Com mais de 15 anos de estrada, Raissa Miah já espalhou seus traços e cores por todo o DF. Além de ter colorido as paredes do Mercado Sul, a artista foi uma das nove mulheres escolhidas pelo edital do FAC para grafitar a W3 Norte, com uma homenagem à atriz e diretora teatral Dulcina de Moraes.

Batalha

Expandir a cultura hip-hop e dar espaço a novos artistas é o objetivo do Festival Valor Periférico, uma iniciativa promovida com recursos do FAC que vai eleger os melhores cantores de rap do DF. A mostra competitiva ocorre no próximo sábado (22), na Praça Central do Paranoá, com apresentações de artistas selecionados por jurados. Os três melhores serão escolhidos por voto popular e receberão prêmios em dinheiro.

O festival promoveu uma série de oficinas gratuitas sobre vertentes do hip-hop ao longo de março e abril. “A ideia do projeto foi na linha de valorizar a cultura, trazendo lembrança de ações realizadas no passado”, afirma um dos organizadores, o produtor cultural Tiago Santos. “É uma forma de tentar trazer mais pessoas para o hip-hop e que conheçam mais pessoas do movimento, tendo contato com o DJ, o break, o grafite”, completa.

Aporte

As políticas públicas voltadas ao setor cultural trabalham para estimular a mistura de vertentes e preservar os movimentos que já se consagraram no Distrito Federal. “Em todas as nossas políticas públicas, buscamos promover a difusão cultural.
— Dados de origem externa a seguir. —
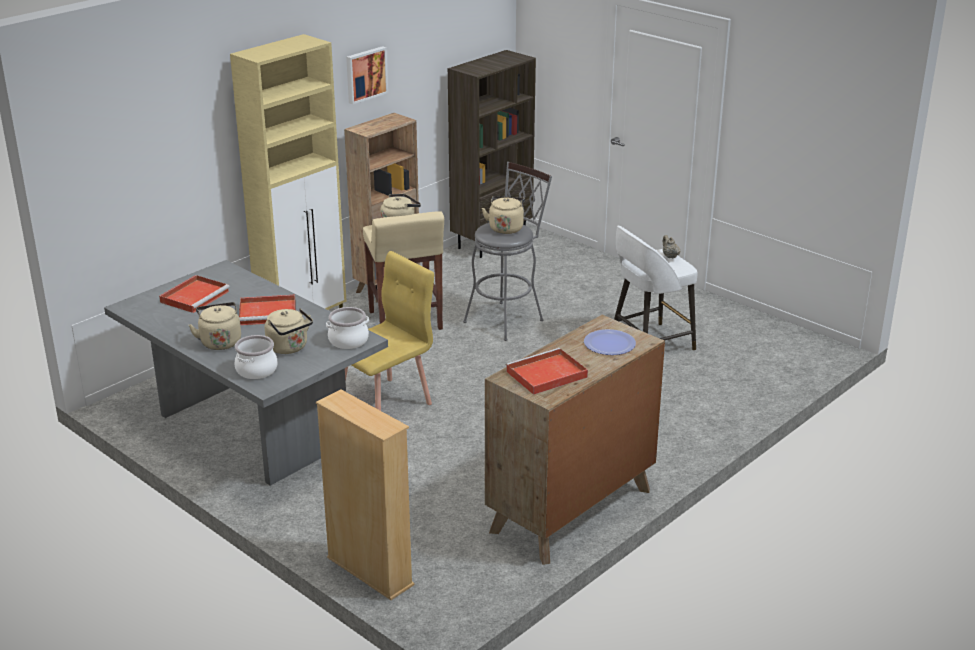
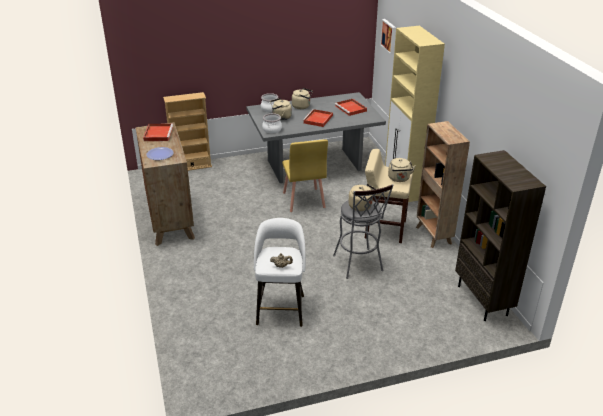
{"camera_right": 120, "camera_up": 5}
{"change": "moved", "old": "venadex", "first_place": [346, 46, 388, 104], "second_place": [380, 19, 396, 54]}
No FAC, por meio do edital regionalizado, conseguimos atingir praticamente todas as regiões administrativas, sobretudo com políticas específicas, em que buscamos chegar às regiões com menor índice de desenvolvimento humano”, explica Montes.

Exemplo disso é o FAC Brasília Multicultural, lançado em abril do ano passado e dividido em duas etapas. Foram contemplados 475 projetos, com investimento total de R$ 63,3 milhões. O fomento atingiu três categorias na primeira etapa – Cultura de Todo Tipo, Meu Primeiro FAC e Jeito Carnavalesco – e duas na segunda – Cultura em Todo Canto e Cultura de Todo Jeito.